=== WHAT IS NEEDED ===
Only a number is wanted here: the count of lines in the data below where the string "Ferramentas" occurs.

+ + + + +

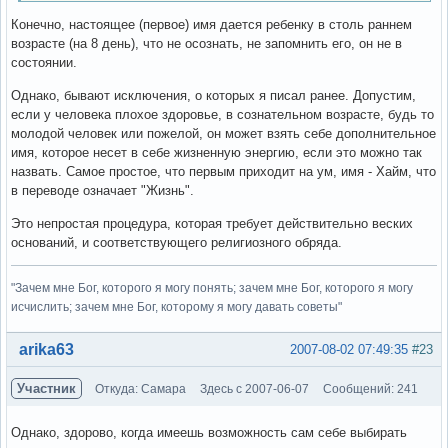
Конечно, настоящее (первое) имя дается ребенку в столь раннем
возрасте (на 8 день), что не осознать, не запомнить его, он не в
состоянии.
Однако, бывают исключения, о которых я писал ранее. Допустим,
если у человека плохое здоровье, в сознательном возрасте, будь то
молодой человек или пожелой, он может взять себе дополнительное
имя, которое несет в себе жизненную энергию, если это можно так
назвать. Самое простое, что первым приходит на ум, имя - Хайм, что
в переводе означает "Жизнь".
Это непростая процедура, которая требует действительно веских
оснований, и соответствующего религиозного обряда.
"Зачем мне Бог, которого я могу понять; зачем мне Бог, которого я могу
исчислить; зачем мне Бог, которому я могу давать советы"
Вне форума
arika63
2007-08-02 07:49:35
#23
Участник
Откуда: Самара
Здесь с 2007-06-07
Сообщений: 241
Однако, здорово, когда имеешь возможность сам себе выбирать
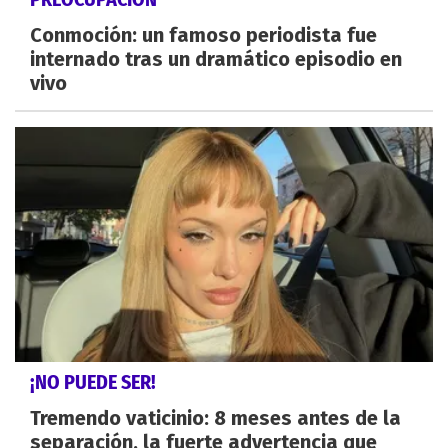
Conmoción: un famoso periodista fue
internado tras un dramático episodio en
vivo
¡NO PUEDE SER!
Tremendo vaticinio: 8 meses antes de la
separación, la fuerte advertencia que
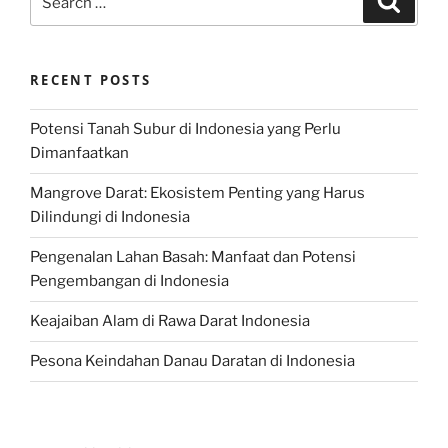
for:
RECENT POSTS
Potensi Tanah Subur di Indonesia yang Perlu
Dimanfaatkan
Mangrove Darat: Ekosistem Penting yang Harus
Dilindungi di Indonesia
Pengenalan Lahan Basah: Manfaat dan Potensi
Pengembangan di Indonesia
Keajaiban Alam di Rawa Darat Indonesia
Pesona Keindahan Danau Daratan di Indonesia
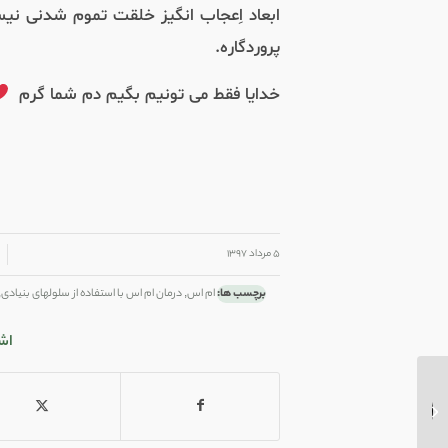
ابعاد اِعجاب انگیز خلقت تموم شدنی نی
پروردگاره
.
خدایا فقط می تونیم بگیم دم شما گرم
/
/
۵ مرداد ۱۳۹۷
برچسب ها:
ام اس
,
درمان ام اس با استفاده از سلولهای بنیادی
,
اش
چگونه عکس‌های خود را ده
برابر بهتر کنیم؟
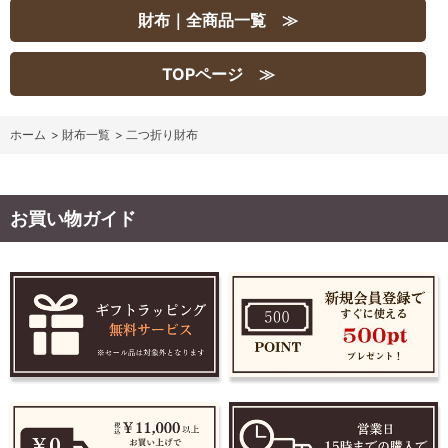
財布｜全商品一覧 ≫
TOPページ ≫
ホーム
>
財布一覧
>
二つ折り財布
お買い物ガイド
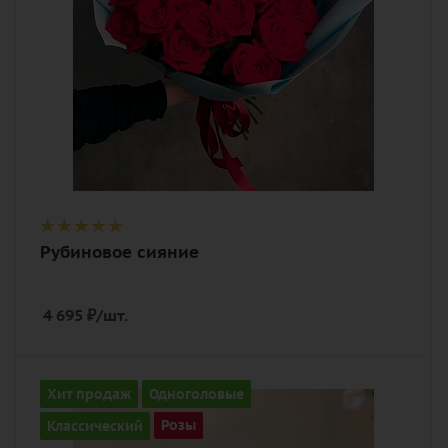
Рубиновое сияние
4 695
₽
/шт.
Количество
Хит продаж
Одноголовые
21
Классический
Розы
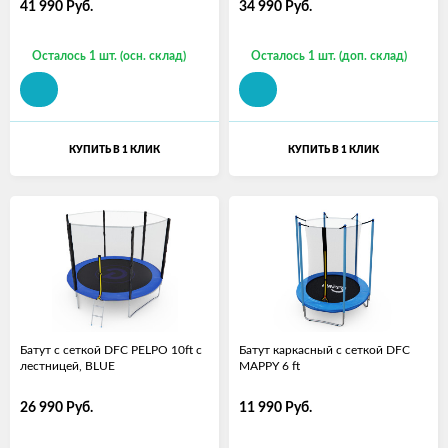
41 990
Руб.
34 990
Руб.
Осталось 1 шт. (осн. склад)
Осталось 1 шт. (доп. склад)
КУПИТЬ В 1 КЛИК
КУПИТЬ В 1 КЛИК
Батут с сеткой DFC PELPO 10ft с
Батут каркасный с сеткой DFC
лестницей, BLUE
MAPPY 6 ft
26 990
Руб.
11 990
Руб.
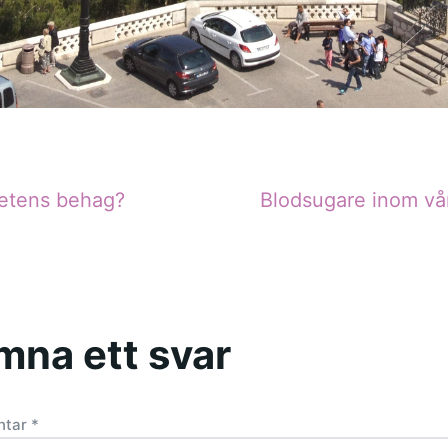
etens behag?
Blodsugare inom vå
mna ett svar
ntar
*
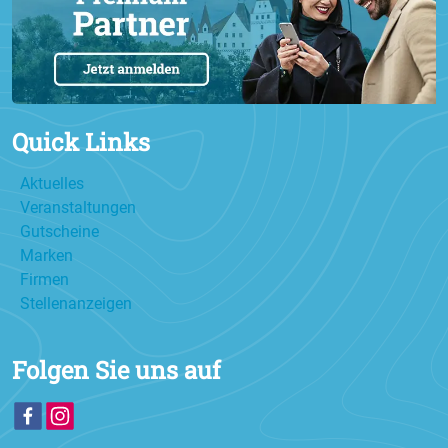
Quick Links
Aktuelles
Veranstaltungen
Gutscheine
Marken
Firmen
Stellenanzeigen
Folgen Sie uns auf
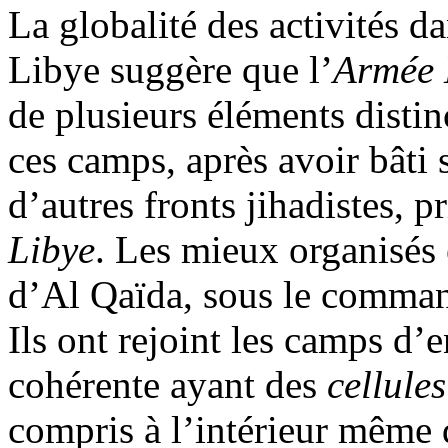
La globalité des activités 
Libye suggère que l’
Armée 
de plusieurs éléments distin
ces camps, après avoir bâti 
d’autres fronts
jihadistes
, p
Libye
. Les mieux organisés 
d’Al
Qaïda
, sous le comm
Ils ont rejoint les camps d’
cohérente ayant des
cellules
compris à l’intérieur même d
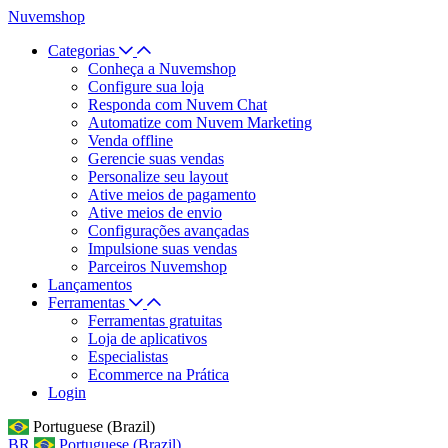
Nuvemshop
Categorias
Conheça a Nuvemshop
Configure sua loja
Responda com Nuvem Chat
Automatize com Nuvem Marketing
Venda offline
Gerencie suas vendas
Personalize seu layout
Ative meios de pagamento
Ative meios de envio
Configurações avançadas
Impulsione suas vendas
Parceiros Nuvemshop
Lançamentos
Ferramentas
Ferramentas gratuitas
Loja de aplicativos
Especialistas
Ecommerce na Prática
Login
Portuguese (Brazil)
BR
Portuguese (Brazil)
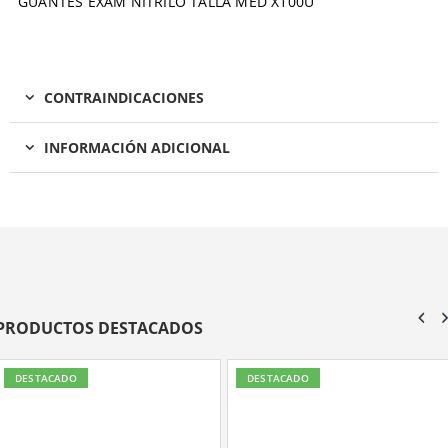
GUANTES EXAM NITRILO TALLA MED X100U
CONTRAINDICACIONES
INFORMACIÓN ADICIONAL
PRODUCTOS DESTACADOS
DESTACADO
DESTACADO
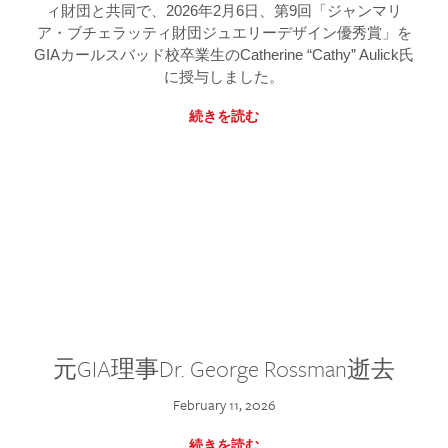
ィ財団と共同で、2026年2月6日、第9回「ジャンマリ
ア・ブチェラッティ財団ジュエリーデザイン優秀賞」を
GIAカールスバッド校卒業生のCatherine “Cathy” Aulick氏
に授与しました。
続きを読む
元GIA理事Dr. George Rossman逝去
February 11, 2026
続きを読む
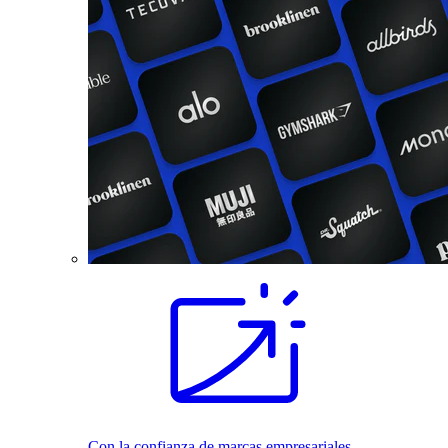
Con la confianza de marcas empresariales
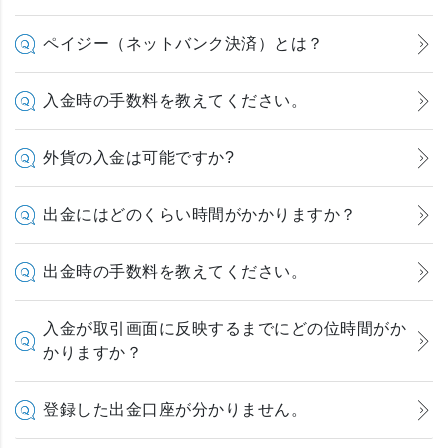
ペイジー（ネットバンク決済）とは？
入金時の手数料を教えてください。
外貨の入金は可能ですか?
出金にはどのくらい時間がかかりますか？
出金時の手数料を教えてください。
入金が取引画面に反映するまでにどの位時間がか
かりますか？
登録した出金口座が分かりません。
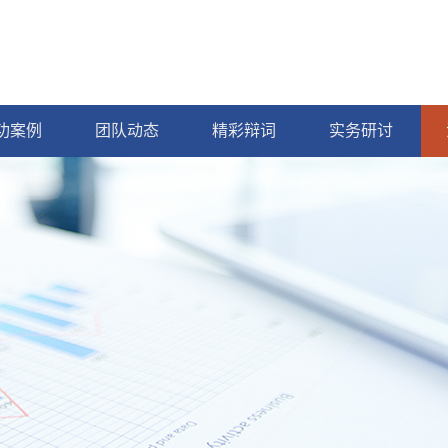
功案例
团队动态
精彩辩词
实务研讨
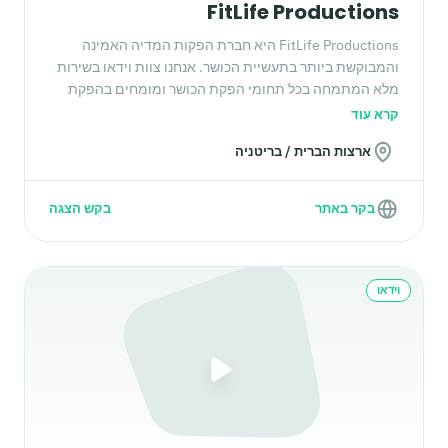
FitLife Productions
FitLife Productions היא חברת הפקות המדיה האמינה
והמבוקשת ביותר בתעשיית הכושר. אנחנו צוות וידאו בשירות
מלא המתמחה בכל תחומי הפקת הכושר ומומחים בהפקת
תוכן ברשתות חברתיות והפקת סרטוני אימון כושר. החברה
קרא עוד
שלנו מתגאה בהפקת תוכן חדשני, איכותי ומשפיע באמצעות
ארצות הברית / בריטניה
טכנולוגיה חדשנית.
בקר באתר
בקש הצגה
וידאו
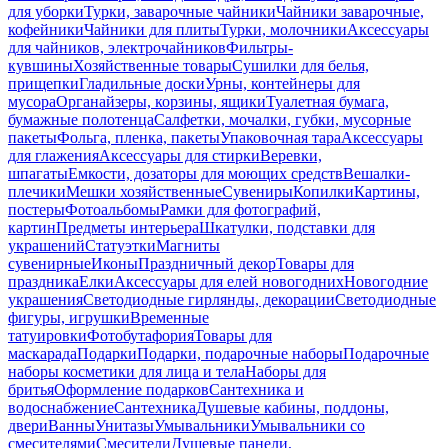
для уборки
Турки, заварочные чайники
Чайники заварочные,
кофейники
Чайники для плиты
Турки, молочники
Аксессуары
для чайников, электрочайников
Фильтры-
кувшины
Хозяйственные товары
Сушилки для белья,
прищепки
Гладильные доски
Урны, контейнеры для
мусора
Органайзеры, корзины, ящики
Туалетная бумага,
бумажные полотенца
Салфетки, мочалки, губки, мусорные
пакеты
Фольга, пленка, пакеты
Упаковочная тара
Аксессуары
для глажения
Аксессуары для стирки
Веревки,
шпагаты
Емкости, дозаторы для моющих средств
Вешалки-
плечики
Мешки хозяйственные
Сувениры
Копилки
Картины,
постеры
Фотоальбомы
Рамки для фотографий,
картин
Предметы интерьера
Шкатулки, подставки для
украшений
Статуэтки
Магниты
сувенирные
Иконы
Праздничный декор
Товары для
праздника
Елки
Аксессуары для елей новогодних
Новогодние
украшения
Светодиодные гирлянды, декорации
Светодиодные
фигуры, игрушки
Временные
татуировки
Фотобутафория
Товары для
маскарада
Подарки
Подарки, подарочные наборы
Подарочные
наборы косметики для лица и тела
Наборы для
бритья
Оформление подарков
Сантехника и
водоснабжение
Сантехника
Душевые кабины, поддоны,
двери
Ванны
Унитазы
Умывальники
Умывальники со
смесителями
Смесители
Душевые панели,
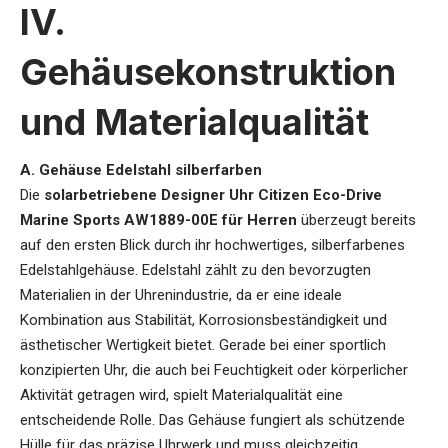
IV.
Gehäusekonstruktion
und Materialqualität
A. Gehäuse Edelstahl silberfarben
Die
solarbetriebene Designer Uhr Citizen Eco-Drive
Marine Sports AW1889-00E für Herren
überzeugt bereits
auf den ersten Blick durch ihr hochwertiges, silberfarbenes
Edelstahlgehäuse. Edelstahl zählt zu den bevorzugten
Materialien in der Uhrenindustrie, da er eine ideale
Kombination aus Stabilität, Korrosionsbeständigkeit und
ästhetischer Wertigkeit bietet. Gerade bei einer sportlich
konzipierten Uhr, die auch bei Feuchtigkeit oder körperlicher
Aktivität getragen wird, spielt Materialqualität eine
entscheidende Rolle. Das Gehäuse fungiert als schützende
Hülle für das präzise Uhrwerk und muss gleichzeitig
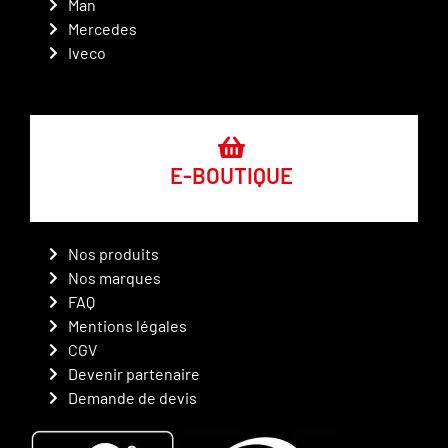
Man
Mercedes
Iveco
E-BOUTIQUE
Nos produits
Nos marques
FAQ
Mentions légales
CGV
Devenir partenaire
Demande de devis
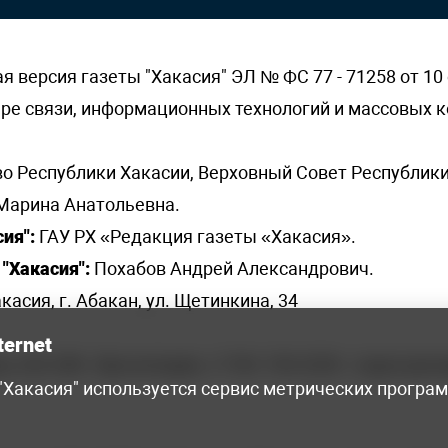
версия газеты "Хакасия" ЭЛ № ФС 77 - 71258 от 10 
ере связи, информационных технологий и массовых
о Республики Хакасии, Верховный Совет Республики
Марина Анатольевна.
ия":
ГАУ РХ «Редакция газеты «Хакасия».
"Хакасия":
Похабов Андрей Александрович.
касия, г. Абакан, ул. Щетинкина, 34
ternet
я, 222-248 - бухгалтерия, +7 961 743 2230 - отдел рек
 "Хакасия" используется сервис метрических програ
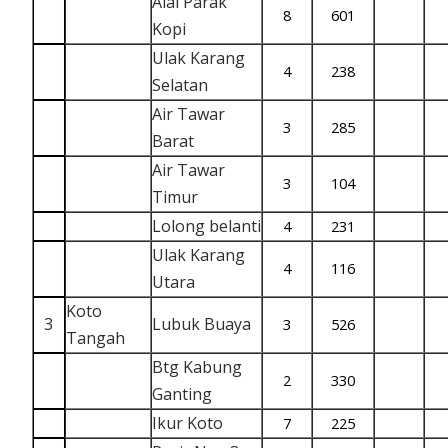
Alai Parak
8
601
Kopi
Ulak Karang
4
238
Selatan
Air Tawar
3
285
Barat
Air Tawar
3
104
Timur
Lolong belanti
4
231
Ulak Karang
4
116
Utara
Koto
3
Lubuk Buaya
3
526
Tangah
Btg Kabung
2
330
Ganting
Ikur Koto
7
225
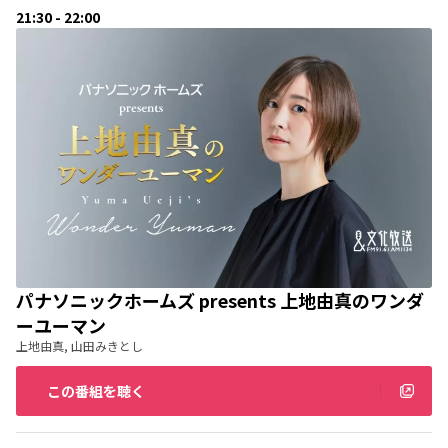
21:30 - 22:00
パナソニックホームズ presents 上地由真のワンダ
ーユーマン
上地由真, 山田みきとし
この番組を聴く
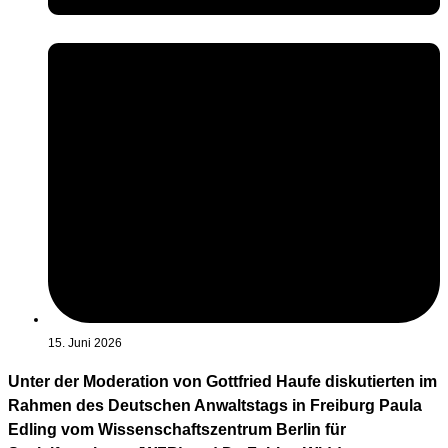
15. Juni 2026
Unter der Moderation von Gottfried Haufe diskutierten im
Rahmen des Deutschen Anwaltstags in Freiburg Paula
Edling vom Wissenschaftszentrum Berlin für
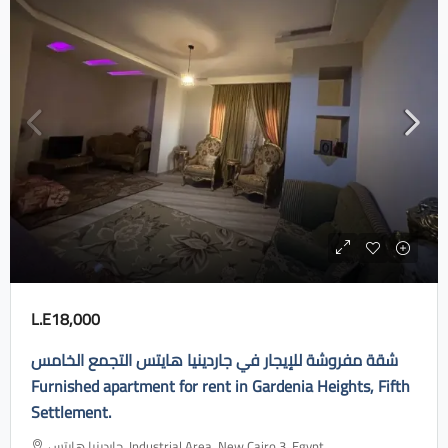
L.E18,000
شقة مفروشة للإيجار في جاردينيا هايتس التجمع الخامس
Furnished apartment for rent in Gardenia Heights, Fifth
Settlement.
جاردينيا هايتس، Industrial Area, New Cairo 3, Egypt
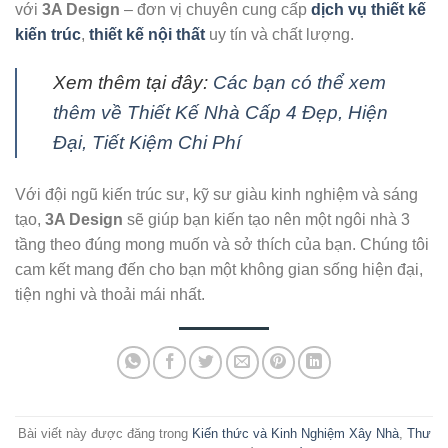
với
3A Design
– đơn vị chuyên cung cấp
dịch vụ thiết kế
kiến trúc
,
thiết kế nội thất
uy tín và chất lượng.
Xem thêm tại đây:
Các bạn có thể xem
thêm về Thiết Kế Nhà Cấp 4 Đẹp, Hiện
Đại, Tiết Kiệm Chi Phí
Với đội ngũ kiến trúc sư, kỹ sư giàu kinh nghiệm và sáng
tạo,
3A Design
sẽ giúp bạn kiến tạo nên một ngôi nhà 3
tầng theo đúng mong muốn và sở thích của bạn. Chúng tôi
cam kết mang đến cho bạn một không gian sống hiện đại,
tiện nghi và thoải mái nhất.
Bài viết này được đăng trong
Kiến thức và Kinh Nghiệm Xây Nhà
,
Thư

+ + + + +

=== SOLUTION TO THIS PROBLEM ===
2